The Ketchup Lesson

I have a little addiction to this hamburger spot near my home. That blue cheese burger - perfect little crumbles of goodness slowly melting into the most fantastic burger...they had me at the word blue.

So now you have either stopped reading because you're a vegetarian, or you're hoping the address of this burger place is going to be included.

Well, actually, this article is not about the burger, it's about the ketchup bottle. A Heinz 57 bottle to be exact, that standard bottle we all know, and the secret hidden on that classic glass bottle. The secret that gets the ketchup flowing without jabbing a knife down the neck of the bottle. In fact, it is so simple I forget that the trick is in plain sight sometimes. Until the other day...

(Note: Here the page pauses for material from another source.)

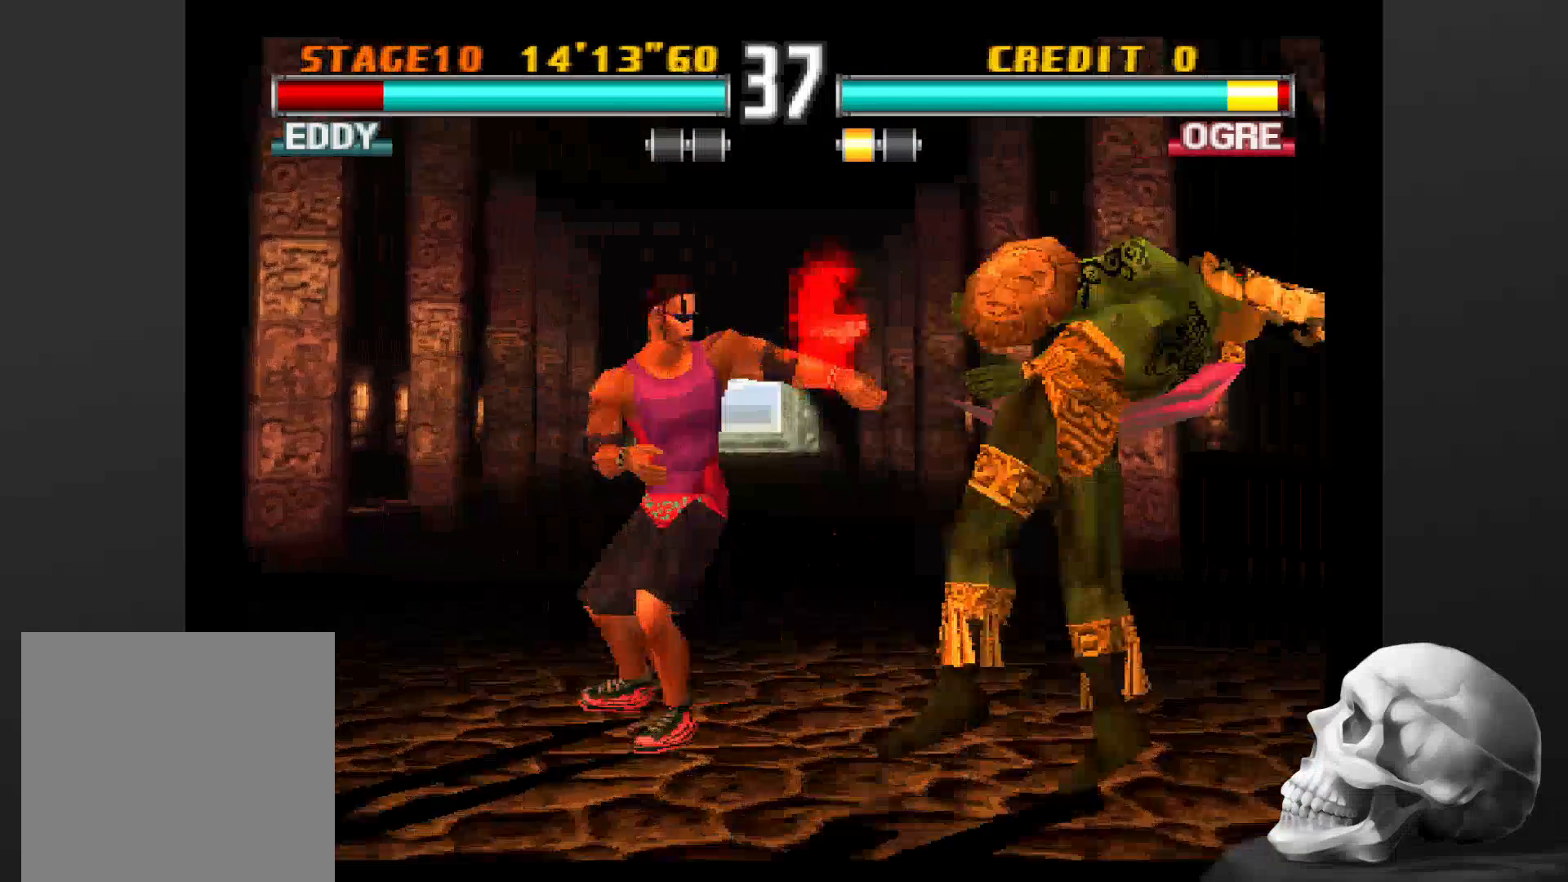
{"dt_ms": 500, "buttons": [], "left_stick": "center", "right_stick": "center", "events": []}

I started to pour a little ketchup, and as usual, the stuff was stuck. Stuck good. I jerked it in a quick shake, nothing. So of course I do it again, and yup, same result, and I just come shy of knocking myself out. Then I see it and my mind remembers I know the trick, so why am I still trying to launch the bottle into burger space?

Just midway up the bottle raised in the glass, the number 57 is printed. Holding the ketchup bottle, simply tap on the side directly hitting that “57” spot and the ketchup flows right out. A little higher, a little lower and the battle resumes, but right on that little raised glass number and you got it.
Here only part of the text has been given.